In 2012, the court placed certain guardrails around the exercise of power under Section 144 in the case ‘In Re: Ramlila Maidan Incident’. In February 2011, when the UPA government was in power, yoga guru Baba Ramdev had organised a protest against alleged corruption at Delhi’s Ramlila Maidan. After Ramdev initiated a hunger strike, Section 144 was imposed on the area and, around 1 am, police showed up and allegedly assaulted some of the sleeping protesters.
The Supreme Court took suo motu cognizance of the incident, and held that any action taken by a public authority “entrusted with statutory power” (including under Section 144) must be tested on two grounds.
First, whether the action was “within the scope of the authority conferred by law”, — i.e., does the law give the public authority the power to take the action in question? Second, even if the public authority had the power under the law to take the action, was the action “reasonable”?
In the Kanwar Yatra case, the court will have to see which, if any, law gives the police and the state government the power to issue the directions to shopkeepers, and whether the directions given were “reasonable”.
The court will have to decide if compelling businesses to disclose to every one the names of the shop owners and employees violated their right to privacy under Article 21 of the Constitution.
In its Right to Privacy judgment (‘Justice K S Puttaswamy v. Union of India’, 2017) a nine-judge Bench of the Supreme Court unanimously recognised that individuals have a fundamental right to privacy. The majority decision, authored by Justice D Y Chandrachud (who is now Chief Justice of India), held that one of the essential aspects of privacy is the “privacy of the mind”, which includes the religious faith of an individual, and “the freedom to express or not express those choices to the world”.
Justice Chandrachud established a “three-fold” test to determine when the government can take action to restrict the right to privacy. First, there must be a law in existence that provides such restrictions. Second, there must be a “legitimate state aim” in restricting the right to privacy. Third, the restriction of the right to privacy must not be “disproportionate” to the objective of the government, thus ensuring a “rational nexus” between the restriction and the objective.
The court in the Kanwar Yatra case will have to consider if the right to privacy is being restricted by the directions issued by the police. If the court finds that there is a law on the books backing such a restriction, it will have to determine if the stated aim of the police — that is, avoiding a “law and order situation” — is legitimate, and if asking businesses to display the names of shop owners and employees is a proportionate response that is connected with this aim.
Article 15(1) of the Constitution states, “The State shall not discriminate against any citizen on grounds only of religion, race, caste, sex, place of birth or any of them.”

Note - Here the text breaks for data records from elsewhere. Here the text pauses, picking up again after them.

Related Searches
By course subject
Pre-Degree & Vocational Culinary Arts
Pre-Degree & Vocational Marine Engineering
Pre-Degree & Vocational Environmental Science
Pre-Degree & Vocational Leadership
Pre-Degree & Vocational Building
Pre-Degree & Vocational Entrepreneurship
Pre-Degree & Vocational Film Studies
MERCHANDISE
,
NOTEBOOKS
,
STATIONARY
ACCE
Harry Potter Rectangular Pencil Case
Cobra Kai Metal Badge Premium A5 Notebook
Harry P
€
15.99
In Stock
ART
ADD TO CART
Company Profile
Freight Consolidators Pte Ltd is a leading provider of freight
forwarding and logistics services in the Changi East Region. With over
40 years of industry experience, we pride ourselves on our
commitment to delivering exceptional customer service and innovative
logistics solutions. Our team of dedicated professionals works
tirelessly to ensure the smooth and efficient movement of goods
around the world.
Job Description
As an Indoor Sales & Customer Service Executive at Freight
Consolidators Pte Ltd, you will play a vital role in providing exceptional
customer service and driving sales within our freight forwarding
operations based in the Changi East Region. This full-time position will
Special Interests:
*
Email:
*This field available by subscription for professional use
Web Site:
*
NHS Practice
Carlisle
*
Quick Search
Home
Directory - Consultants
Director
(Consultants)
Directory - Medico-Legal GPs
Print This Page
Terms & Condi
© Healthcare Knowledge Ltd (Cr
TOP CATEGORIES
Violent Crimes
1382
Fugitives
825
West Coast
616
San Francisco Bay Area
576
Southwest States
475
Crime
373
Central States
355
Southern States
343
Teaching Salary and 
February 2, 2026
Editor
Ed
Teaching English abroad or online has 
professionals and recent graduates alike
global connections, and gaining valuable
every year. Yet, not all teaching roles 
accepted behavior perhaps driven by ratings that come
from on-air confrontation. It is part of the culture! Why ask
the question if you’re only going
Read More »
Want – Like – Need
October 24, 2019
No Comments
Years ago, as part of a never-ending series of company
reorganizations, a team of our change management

The court will have to determine whether asking individuals to reveal their name — and possibly their religious and caste identity in the process — discriminates against shop owners and employees based on their identity, as it allegedly targets Muslim-owned businesses.

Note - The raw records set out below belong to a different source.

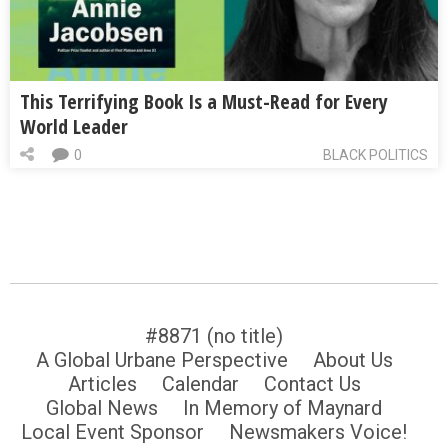
This Terrifying Book Is a Must-Read for Every
World Leader
0
BLACK POLITICS
#8871 (no title)
A Global Urbane Perspective
About Us
Articles
Calendar
Contact Us
Global News
In Memory of Maynard
Local Event Sponsor
Newsmakers Voice!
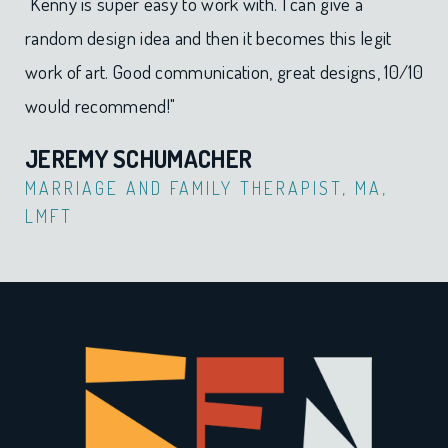
"Kenny is super easy to work with. I can give a
random design idea and then it becomes this legit
work of art. Good communication, great designs, 10/10
would recommend!"
JEREMY SCHUMACHER​
MARRIAGE AND FAMILY THERAPIST, MA,
LMFT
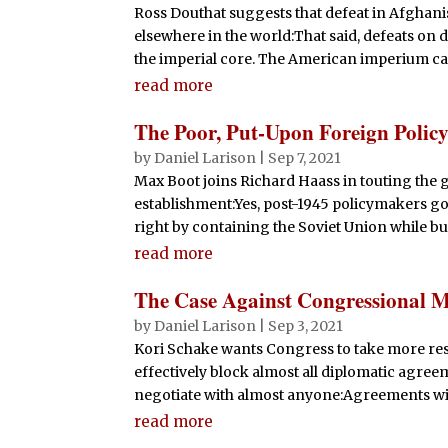
Ross Douthat suggests that defeat in Afghani
elsewhere in the world:That said, defeats on 
the imperial core. The American imperium can’
read more
The Poor, Put-Upon Foreign Polic
by
Daniel Larison
|
Sep 7, 2021
Max Boot joins Richard Haass in touting the g
establishment:Yes, post-1945 policymakers got
right by containing the Soviet Union while bui
read more
The Case Against Congressional 
by
Daniel Larison
|
Sep 3, 2021
Kori Schake wants Congress to take more respo
effectively block almost all diplomatic agree
negotiate with almost anyone:Agreements wit
read more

According to the notice by the Muzaffarnagar police, the “intention” of the directions was to “provide convenience to devotees passing through Muzaffarnagar district” who “abstain from certain food items”. Petitioners Apoorvanand and Aakar Patel have claimed the directions make the discriminatory assumption that “only people of certain castes/ religions can prepare and serve satvik or pure veg food”.
Another aspect the court may look at is whether the directions violate the right to “practise any profession, or to carry on any occupation, trade or business” under Article 19(1)(g). MP Mahua Moitra has claimed that the directions “created conditions for the complete economic boycott of Muslim minorities”.